Text shown:
——
API error for model sentence-transformers/all-MiniLM-L6-v2

Hello,

Starting today my app has become unusable due to a consistent error being returned from the huggingface api.

The model I’m using is sentence-transformers/all-MiniLM-L6-v2.

The error I receive for every API call is this:

An error occurred while fetching the blob

My abbreviated backend code looks like this:

import { HfInference } from “@huggingface/inference”;

const {

  text,

  history,

  walletAddress,

  signature,

  message,

  token

} = req.body;

const getEmbedding = async (text) => {

  try {

    const hf = new HfInference(process.env.HF_API_TOKEN);

    return await hf.featureExtraction({

      model: "sentence-transformers/all-MiniLM-L6-v2",

      inputs: text

    });

  } catch (error) {

    throw new Error("Embedding failed: " + (error.message || "Unknown"));

  }

};

Please let me know what I need to do to resolve this error. This used to work perfectly fine until today without any changes made on my end.

1 Like

I’m now also seeing a 504 error with this same HF model api call in another module where I create embeddings to upsert content to my vector database, so now my upsert process has also come to a halt.

2 Likes

Due to this change ?

That change appears to be from May 14 and I only started using the model in July, and without problems until today, so that doesn’t seem to be the cause.

1 Like

Yeah, same here I started using this model on august with the correct inference api URL but the problem started today. I’m receiving a 504 gateway timeout from the api after a 2m response delay.

2 Likes

Hmm, it seems to be working by the Python client…?

from huggingface_hub import InferenceClient

HF_TOKEN = "hf_***my_read_token***"

client = InferenceClient(
    provider="hf-inference",
    api_key=HF_TOKEN,
)

result = client.sentence_similarity(
    "That is a happy person",
    other_sentences=[
        "That is a happy dog",
        "That is a very happy person",
        "Today is a sunny day"
    ],
    model="sentence-transformers/all-MiniLM-L6-v2",
)
print(result) # [0.6945773363113403, 0.9429150223731995, 0.25687623023986816]

Seems fixed by HF Staff.

It started working again briefly on my end but now all requests are back to failing again.

1 Like

Seems same here.

1 Like
——
Extracted entries:
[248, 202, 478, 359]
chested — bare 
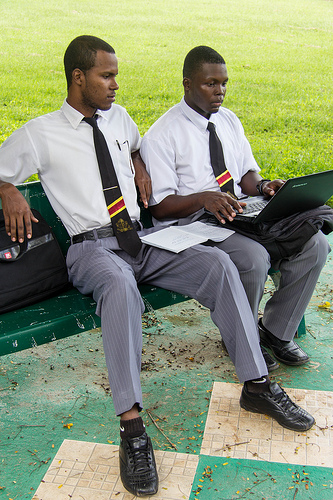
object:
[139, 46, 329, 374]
——
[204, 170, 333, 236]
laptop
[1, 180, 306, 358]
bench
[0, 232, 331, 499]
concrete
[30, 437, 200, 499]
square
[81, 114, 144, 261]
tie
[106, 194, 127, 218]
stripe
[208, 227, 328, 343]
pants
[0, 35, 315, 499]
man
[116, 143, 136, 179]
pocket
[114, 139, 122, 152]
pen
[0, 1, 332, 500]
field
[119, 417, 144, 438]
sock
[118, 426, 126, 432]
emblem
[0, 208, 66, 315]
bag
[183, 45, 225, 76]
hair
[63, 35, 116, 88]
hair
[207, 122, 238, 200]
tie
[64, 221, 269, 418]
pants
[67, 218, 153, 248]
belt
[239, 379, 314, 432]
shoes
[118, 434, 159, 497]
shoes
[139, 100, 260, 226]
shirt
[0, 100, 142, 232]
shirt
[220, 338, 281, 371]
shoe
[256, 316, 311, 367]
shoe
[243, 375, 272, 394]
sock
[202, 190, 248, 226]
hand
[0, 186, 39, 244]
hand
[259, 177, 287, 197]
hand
——
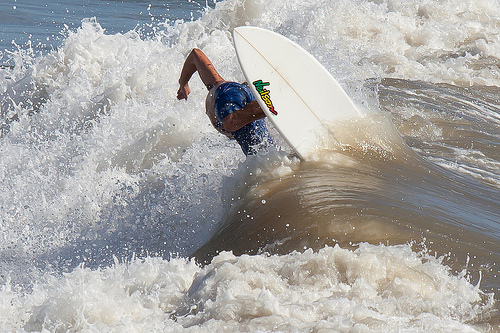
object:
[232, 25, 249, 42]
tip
——
What the task requires:
Render this sentence from the forum thread on the embedding API error in Spanish: "It started working again briefly on my end but now all requests are back to failing again."

Reply:
Volvió a funcionar brevemente por mi parte, pero ahora todas las solicitudes están fallando de nuevo.